> _Prompt_
Return all of the entries below verbatim, line for line, omitting the pictures.

> _Records shown_
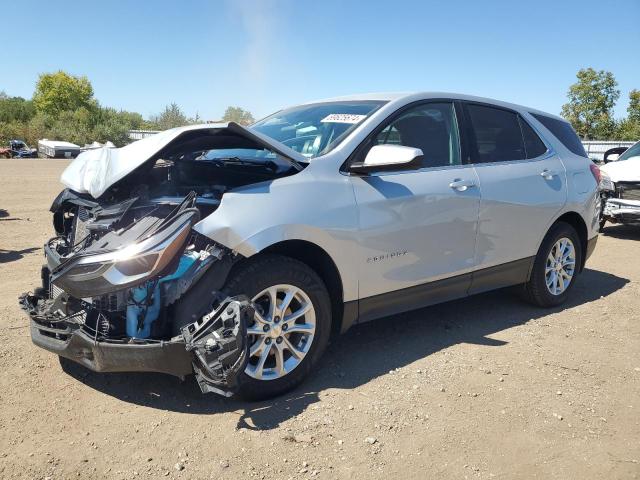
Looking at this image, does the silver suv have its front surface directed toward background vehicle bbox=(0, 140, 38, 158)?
no

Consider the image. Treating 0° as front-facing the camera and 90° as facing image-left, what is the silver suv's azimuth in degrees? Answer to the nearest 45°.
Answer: approximately 45°

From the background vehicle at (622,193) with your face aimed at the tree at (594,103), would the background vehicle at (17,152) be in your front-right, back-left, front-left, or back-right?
front-left

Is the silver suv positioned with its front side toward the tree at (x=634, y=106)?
no

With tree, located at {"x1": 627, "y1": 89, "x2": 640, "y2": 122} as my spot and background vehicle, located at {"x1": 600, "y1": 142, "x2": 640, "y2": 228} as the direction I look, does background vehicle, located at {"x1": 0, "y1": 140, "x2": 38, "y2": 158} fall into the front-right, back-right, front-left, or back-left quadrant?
front-right

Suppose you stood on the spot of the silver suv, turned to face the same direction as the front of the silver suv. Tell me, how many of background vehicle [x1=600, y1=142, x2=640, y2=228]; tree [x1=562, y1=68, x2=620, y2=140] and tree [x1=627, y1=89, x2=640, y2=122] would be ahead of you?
0

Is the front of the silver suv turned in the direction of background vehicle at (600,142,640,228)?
no

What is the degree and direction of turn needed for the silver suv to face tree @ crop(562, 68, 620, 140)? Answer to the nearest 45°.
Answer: approximately 180°
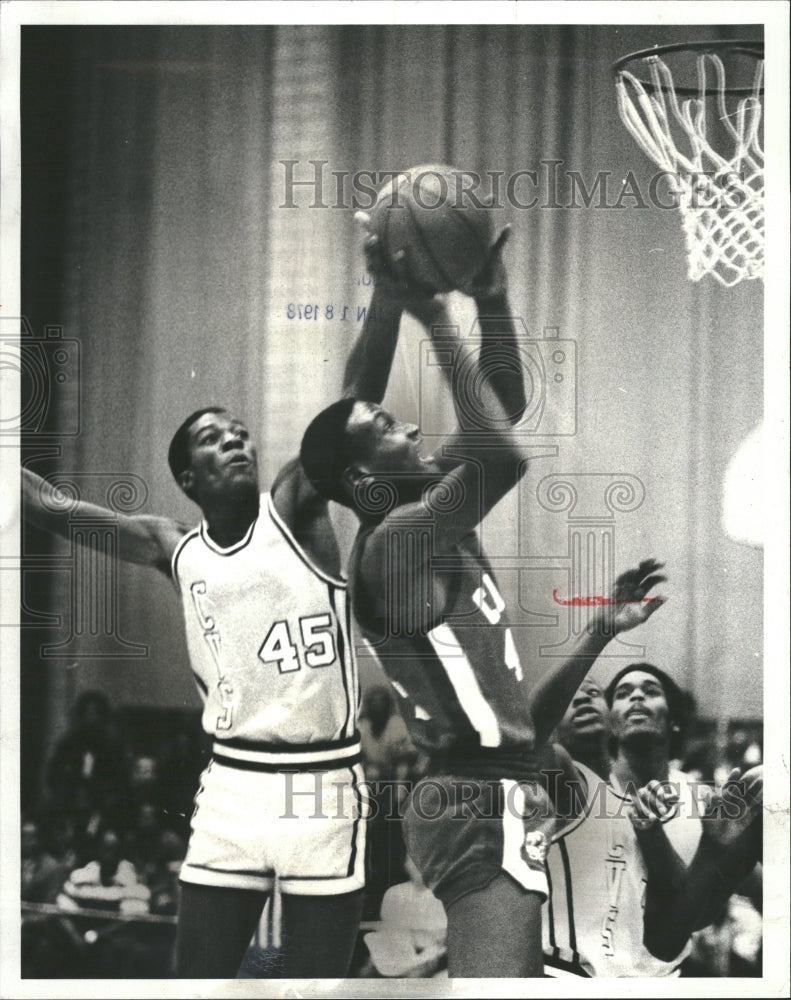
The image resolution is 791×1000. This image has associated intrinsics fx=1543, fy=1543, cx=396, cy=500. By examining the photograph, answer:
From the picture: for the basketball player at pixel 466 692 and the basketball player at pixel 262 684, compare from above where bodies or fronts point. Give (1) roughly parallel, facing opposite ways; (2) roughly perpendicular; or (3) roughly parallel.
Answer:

> _Task solution_
Looking at this image, does the silver suv have its front surface directed toward background vehicle bbox=(0, 140, 38, 158)?
no

Consider the image. Treating 0° as front-facing the camera and 90° as facing image-left, what is the silver suv's azimuth in degrees? Answer to the nearest 45°.
Answer: approximately 45°

From the background vehicle at (622,193) with your face aimed at the tree at (594,103), would the background vehicle at (17,152) be in your front-right, back-left, front-left, or back-right?
front-left

Is the silver suv positioned with its front side toward the tree at (x=634, y=106)?
no

With tree, located at {"x1": 627, "y1": 89, "x2": 640, "y2": 122} as my spot and background vehicle, located at {"x1": 600, "y1": 142, "x2": 640, "y2": 228} as the direction I look, does background vehicle, located at {"x1": 0, "y1": 140, "x2": 38, "y2": 158} fall into the front-right, back-right, front-left, or back-left quadrant?
front-right

Suppose you stood on the spot of the silver suv, turned to face the same direction as the front of the silver suv. Tell me, how many of background vehicle [x1=600, y1=142, x2=640, y2=228]; tree [x1=562, y1=68, x2=620, y2=140] and tree [x1=627, y1=89, x2=640, y2=122] would be ahead of you?
0

Is the front of the silver suv turned in the direction of background vehicle at (600,142,640,228)?
no

What is the degree and direction of turn needed for the silver suv to face tree @ crop(562, 68, 620, 140)? Answer to the nearest 45°.
Answer: approximately 180°
The image resolution is 791×1000. This image has associated intrinsics fx=1543, fy=1543, cx=396, cy=500. By examining the photograph, answer:
From the picture: for the basketball player at pixel 466 692 and the basketball player at pixel 262 684, compare from above where bodies or fronts point. Give (1) roughly parallel, facing opposite ways; (2) roughly perpendicular; or (3) roughly parallel.
Answer:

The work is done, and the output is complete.